[Opening Records to process section]

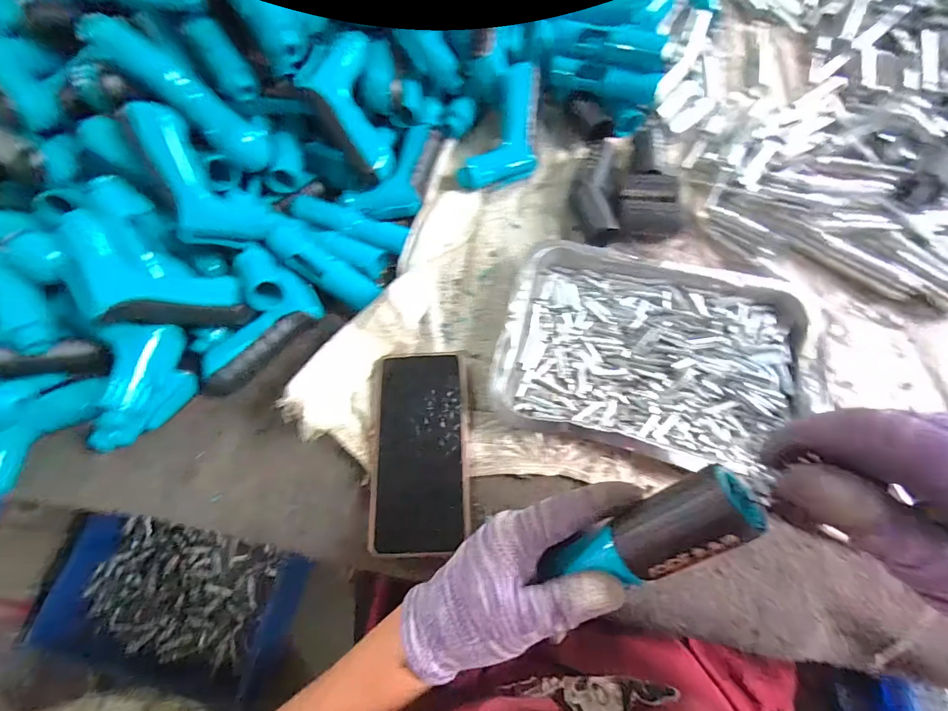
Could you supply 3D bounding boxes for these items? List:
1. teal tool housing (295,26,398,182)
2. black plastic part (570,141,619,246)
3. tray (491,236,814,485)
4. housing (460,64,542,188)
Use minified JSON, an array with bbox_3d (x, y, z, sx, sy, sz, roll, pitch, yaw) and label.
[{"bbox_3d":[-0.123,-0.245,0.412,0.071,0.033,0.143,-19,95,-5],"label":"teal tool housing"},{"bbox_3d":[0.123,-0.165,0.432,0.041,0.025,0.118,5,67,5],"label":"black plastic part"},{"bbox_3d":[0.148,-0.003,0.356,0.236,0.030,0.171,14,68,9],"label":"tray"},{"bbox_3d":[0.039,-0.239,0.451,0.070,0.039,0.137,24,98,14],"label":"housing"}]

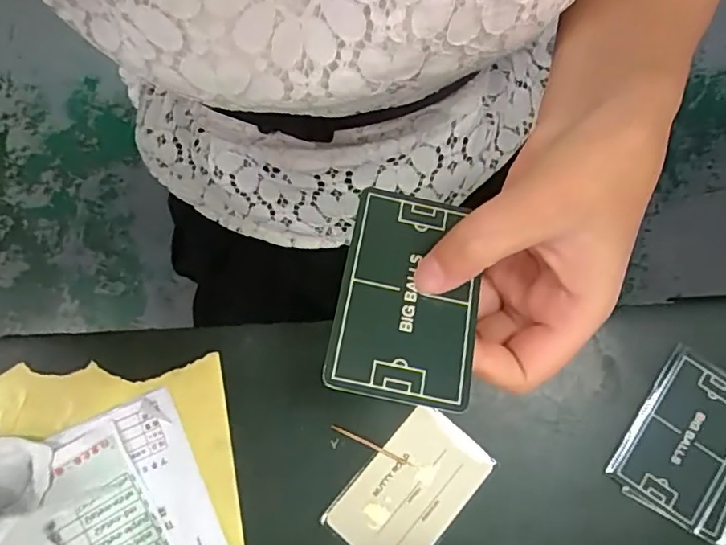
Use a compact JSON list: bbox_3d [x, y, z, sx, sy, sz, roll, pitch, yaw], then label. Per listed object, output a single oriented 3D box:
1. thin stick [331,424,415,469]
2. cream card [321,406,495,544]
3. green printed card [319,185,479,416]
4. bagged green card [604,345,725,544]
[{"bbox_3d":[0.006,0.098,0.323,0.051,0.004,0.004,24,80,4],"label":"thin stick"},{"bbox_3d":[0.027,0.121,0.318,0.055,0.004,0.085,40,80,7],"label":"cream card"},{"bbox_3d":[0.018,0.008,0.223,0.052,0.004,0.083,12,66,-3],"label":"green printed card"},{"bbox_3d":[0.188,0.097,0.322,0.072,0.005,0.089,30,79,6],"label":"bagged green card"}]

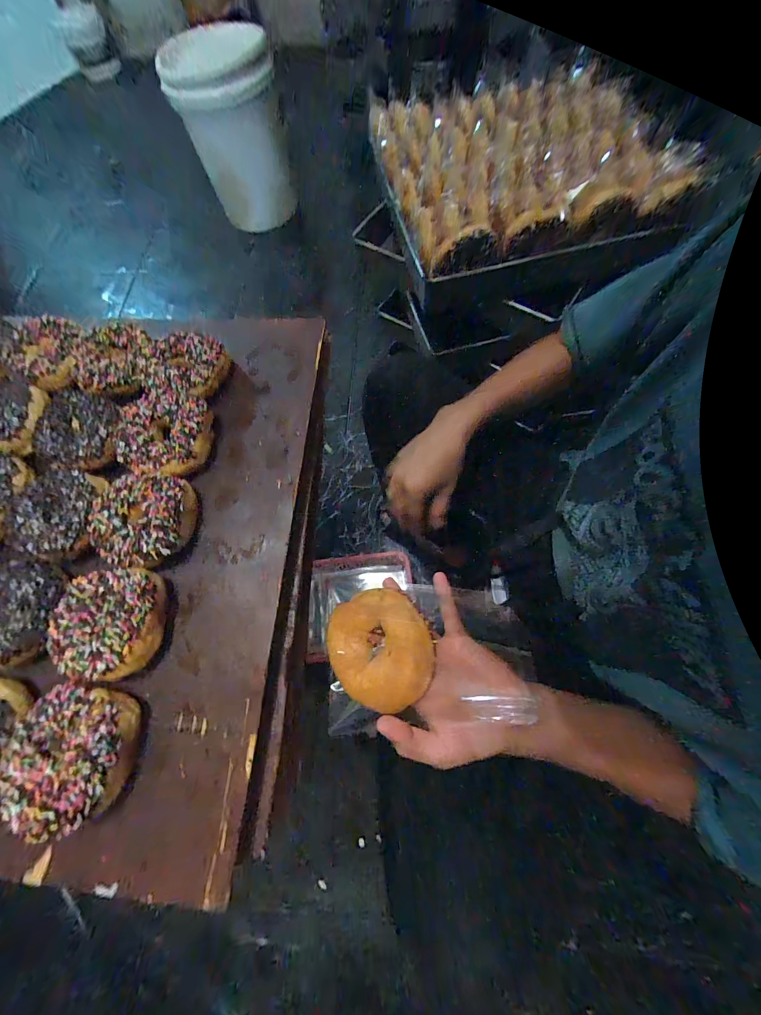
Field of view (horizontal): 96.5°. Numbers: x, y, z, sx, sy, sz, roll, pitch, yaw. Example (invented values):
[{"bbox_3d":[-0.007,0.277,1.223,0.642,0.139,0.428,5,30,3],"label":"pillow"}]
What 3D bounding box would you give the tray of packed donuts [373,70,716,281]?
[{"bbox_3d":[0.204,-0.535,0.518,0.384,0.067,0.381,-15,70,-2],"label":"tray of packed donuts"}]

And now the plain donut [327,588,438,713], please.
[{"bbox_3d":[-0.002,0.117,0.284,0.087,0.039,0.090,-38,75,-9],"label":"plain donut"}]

[Closing Records to process section]
[Opening Records to process section]

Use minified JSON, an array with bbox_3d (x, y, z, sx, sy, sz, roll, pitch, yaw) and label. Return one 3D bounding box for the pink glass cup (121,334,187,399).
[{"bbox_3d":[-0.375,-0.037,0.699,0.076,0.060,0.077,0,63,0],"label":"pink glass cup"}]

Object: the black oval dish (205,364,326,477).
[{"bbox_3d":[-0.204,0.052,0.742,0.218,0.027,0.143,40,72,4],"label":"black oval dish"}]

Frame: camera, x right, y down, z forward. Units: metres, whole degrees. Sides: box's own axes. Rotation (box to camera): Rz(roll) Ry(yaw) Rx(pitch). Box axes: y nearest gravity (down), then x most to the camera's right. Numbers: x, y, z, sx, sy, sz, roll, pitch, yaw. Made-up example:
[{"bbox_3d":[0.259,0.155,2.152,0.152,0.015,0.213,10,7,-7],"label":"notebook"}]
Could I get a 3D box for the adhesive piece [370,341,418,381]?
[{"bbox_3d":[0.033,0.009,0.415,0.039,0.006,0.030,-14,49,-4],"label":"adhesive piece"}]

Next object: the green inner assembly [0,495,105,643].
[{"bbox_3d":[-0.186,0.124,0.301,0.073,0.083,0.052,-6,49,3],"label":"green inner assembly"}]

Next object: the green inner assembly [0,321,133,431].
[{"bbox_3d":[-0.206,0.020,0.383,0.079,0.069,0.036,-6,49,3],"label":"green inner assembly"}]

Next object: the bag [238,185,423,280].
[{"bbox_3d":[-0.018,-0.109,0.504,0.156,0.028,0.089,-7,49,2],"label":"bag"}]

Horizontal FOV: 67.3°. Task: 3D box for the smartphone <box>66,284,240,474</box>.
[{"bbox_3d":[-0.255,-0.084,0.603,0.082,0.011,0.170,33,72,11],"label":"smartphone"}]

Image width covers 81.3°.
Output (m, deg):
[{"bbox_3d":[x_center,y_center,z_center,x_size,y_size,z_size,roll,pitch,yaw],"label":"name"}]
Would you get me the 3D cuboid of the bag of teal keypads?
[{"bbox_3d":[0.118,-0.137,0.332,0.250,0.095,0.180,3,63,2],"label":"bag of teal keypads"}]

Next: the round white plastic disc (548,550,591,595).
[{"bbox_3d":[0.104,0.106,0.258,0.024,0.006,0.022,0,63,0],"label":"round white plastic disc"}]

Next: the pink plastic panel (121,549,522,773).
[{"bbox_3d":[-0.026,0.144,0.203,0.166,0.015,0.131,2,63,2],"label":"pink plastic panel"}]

[Closing Records to process section]
[Opening Records to process section]

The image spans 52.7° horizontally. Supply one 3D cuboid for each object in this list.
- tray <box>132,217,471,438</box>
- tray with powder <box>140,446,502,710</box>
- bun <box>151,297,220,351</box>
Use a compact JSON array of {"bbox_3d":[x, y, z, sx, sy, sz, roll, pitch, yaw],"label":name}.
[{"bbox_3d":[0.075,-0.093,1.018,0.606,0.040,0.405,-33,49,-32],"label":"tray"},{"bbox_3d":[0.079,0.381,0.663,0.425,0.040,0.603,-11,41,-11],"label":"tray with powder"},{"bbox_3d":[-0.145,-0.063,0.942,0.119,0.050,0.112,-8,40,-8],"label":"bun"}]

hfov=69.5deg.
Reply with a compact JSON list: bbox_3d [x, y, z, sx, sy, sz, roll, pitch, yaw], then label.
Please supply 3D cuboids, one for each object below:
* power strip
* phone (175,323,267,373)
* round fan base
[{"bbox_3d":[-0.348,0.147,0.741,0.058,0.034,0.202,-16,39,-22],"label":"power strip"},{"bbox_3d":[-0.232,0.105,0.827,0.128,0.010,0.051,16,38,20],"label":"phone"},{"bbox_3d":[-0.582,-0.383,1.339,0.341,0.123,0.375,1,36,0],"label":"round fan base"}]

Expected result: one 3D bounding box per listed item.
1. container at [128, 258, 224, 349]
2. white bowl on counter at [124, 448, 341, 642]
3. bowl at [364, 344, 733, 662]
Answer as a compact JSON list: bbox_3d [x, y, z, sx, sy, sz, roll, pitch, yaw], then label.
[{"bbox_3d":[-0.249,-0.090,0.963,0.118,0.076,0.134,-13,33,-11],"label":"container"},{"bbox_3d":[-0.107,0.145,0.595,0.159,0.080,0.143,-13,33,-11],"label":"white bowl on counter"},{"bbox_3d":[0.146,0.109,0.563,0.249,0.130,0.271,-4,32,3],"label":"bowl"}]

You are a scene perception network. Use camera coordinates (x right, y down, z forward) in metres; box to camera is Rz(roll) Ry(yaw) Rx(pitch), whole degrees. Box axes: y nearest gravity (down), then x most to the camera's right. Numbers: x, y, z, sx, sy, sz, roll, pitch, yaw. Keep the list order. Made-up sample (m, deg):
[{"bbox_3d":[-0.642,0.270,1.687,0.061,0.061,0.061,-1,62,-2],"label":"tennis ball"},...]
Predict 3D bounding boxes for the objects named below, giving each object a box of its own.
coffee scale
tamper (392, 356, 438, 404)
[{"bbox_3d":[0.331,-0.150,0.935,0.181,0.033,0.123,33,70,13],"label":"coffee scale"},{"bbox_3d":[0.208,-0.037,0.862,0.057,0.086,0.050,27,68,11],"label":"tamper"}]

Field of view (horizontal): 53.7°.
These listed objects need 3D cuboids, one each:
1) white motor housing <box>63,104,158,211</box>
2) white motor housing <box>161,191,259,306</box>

[Closing Records to process section]

▶ Exercise prompt: Whenever a line in the entries above includes the word "view", pull that line out.

▶ Solution to this problem:
Field of view (horizontal): 96.5°. Numbers: x, y, z, sx, sy, sz, roll, pitch, yaw. Example (invented values):
Field of view (horizontal): 53.7°.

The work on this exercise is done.